Dataset items
========================================
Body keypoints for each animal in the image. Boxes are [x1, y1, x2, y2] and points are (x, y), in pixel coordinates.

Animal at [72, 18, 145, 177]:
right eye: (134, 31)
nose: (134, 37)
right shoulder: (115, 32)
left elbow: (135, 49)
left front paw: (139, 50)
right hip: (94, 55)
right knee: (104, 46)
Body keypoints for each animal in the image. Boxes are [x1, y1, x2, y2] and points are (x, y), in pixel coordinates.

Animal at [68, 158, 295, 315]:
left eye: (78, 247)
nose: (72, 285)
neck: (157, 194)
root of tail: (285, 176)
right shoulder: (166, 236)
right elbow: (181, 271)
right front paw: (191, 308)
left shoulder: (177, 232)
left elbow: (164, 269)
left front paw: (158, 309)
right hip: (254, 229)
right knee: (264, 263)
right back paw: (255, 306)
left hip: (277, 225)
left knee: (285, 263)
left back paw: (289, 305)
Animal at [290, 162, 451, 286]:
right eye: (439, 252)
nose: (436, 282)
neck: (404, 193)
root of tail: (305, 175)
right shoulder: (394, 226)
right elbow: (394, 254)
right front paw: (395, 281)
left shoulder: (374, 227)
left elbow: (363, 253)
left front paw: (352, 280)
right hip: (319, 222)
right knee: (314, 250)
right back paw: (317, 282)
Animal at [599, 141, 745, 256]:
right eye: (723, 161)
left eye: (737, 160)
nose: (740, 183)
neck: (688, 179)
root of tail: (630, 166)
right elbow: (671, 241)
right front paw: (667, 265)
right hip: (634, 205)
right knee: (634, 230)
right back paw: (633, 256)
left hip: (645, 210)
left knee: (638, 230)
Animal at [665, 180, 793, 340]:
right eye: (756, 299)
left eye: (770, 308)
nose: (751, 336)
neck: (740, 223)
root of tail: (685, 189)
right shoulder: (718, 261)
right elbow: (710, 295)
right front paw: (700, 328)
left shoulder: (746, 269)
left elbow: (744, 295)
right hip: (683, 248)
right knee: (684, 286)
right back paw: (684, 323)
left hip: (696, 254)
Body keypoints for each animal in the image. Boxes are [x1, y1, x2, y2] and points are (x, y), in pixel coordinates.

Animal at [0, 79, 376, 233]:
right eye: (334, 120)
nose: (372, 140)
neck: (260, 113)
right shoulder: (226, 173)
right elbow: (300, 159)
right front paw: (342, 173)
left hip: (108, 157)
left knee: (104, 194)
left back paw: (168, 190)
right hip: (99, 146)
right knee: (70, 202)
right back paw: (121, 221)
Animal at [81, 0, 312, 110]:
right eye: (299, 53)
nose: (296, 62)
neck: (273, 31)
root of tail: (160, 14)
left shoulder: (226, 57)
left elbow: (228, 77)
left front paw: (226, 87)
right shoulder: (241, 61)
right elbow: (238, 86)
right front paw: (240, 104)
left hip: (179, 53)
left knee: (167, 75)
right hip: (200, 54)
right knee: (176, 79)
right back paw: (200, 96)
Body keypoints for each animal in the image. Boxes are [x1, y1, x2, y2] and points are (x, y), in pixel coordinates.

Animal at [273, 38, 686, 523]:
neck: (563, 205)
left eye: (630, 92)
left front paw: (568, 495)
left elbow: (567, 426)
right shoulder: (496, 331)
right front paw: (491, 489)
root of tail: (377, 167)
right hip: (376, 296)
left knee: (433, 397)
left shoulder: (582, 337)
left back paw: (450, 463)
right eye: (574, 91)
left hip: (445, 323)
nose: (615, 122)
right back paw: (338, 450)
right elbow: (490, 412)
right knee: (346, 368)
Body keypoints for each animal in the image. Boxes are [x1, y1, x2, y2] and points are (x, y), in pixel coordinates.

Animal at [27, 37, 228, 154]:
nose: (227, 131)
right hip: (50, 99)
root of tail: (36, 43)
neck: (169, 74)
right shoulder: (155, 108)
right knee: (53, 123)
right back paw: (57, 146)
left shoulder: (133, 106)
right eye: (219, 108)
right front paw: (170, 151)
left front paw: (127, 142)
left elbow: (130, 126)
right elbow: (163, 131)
========================================
#### Exercise details
Once the line with "left eye: (630, 92)" is located in the data above, repeat it and every later line through the end, exactly.

#### Solution
left eye: (630, 92)
left front paw: (568, 495)
left elbow: (567, 426)
right shoulder: (496, 331)
right front paw: (491, 489)
root of tail: (377, 167)
right hip: (376, 296)
left knee: (433, 397)
left shoulder: (582, 337)
left back paw: (450, 463)
right eye: (574, 91)
left hip: (445, 323)
nose: (615, 122)
right back paw: (338, 450)
right elbow: (490, 412)
right knee: (346, 368)
Body keypoints for each animal in the image. Boxes are [x1, y1, x2, y2] and points are (x, y), in pixel coordinates.

Animal at [27, 37, 228, 154]:
nose: (227, 131)
right hip: (50, 99)
root of tail: (36, 43)
neck: (169, 74)
right shoulder: (155, 108)
right knee: (53, 123)
right back paw: (57, 146)
left shoulder: (133, 106)
right eye: (219, 108)
right front paw: (170, 151)
left front paw: (127, 142)
left elbow: (130, 126)
right elbow: (163, 131)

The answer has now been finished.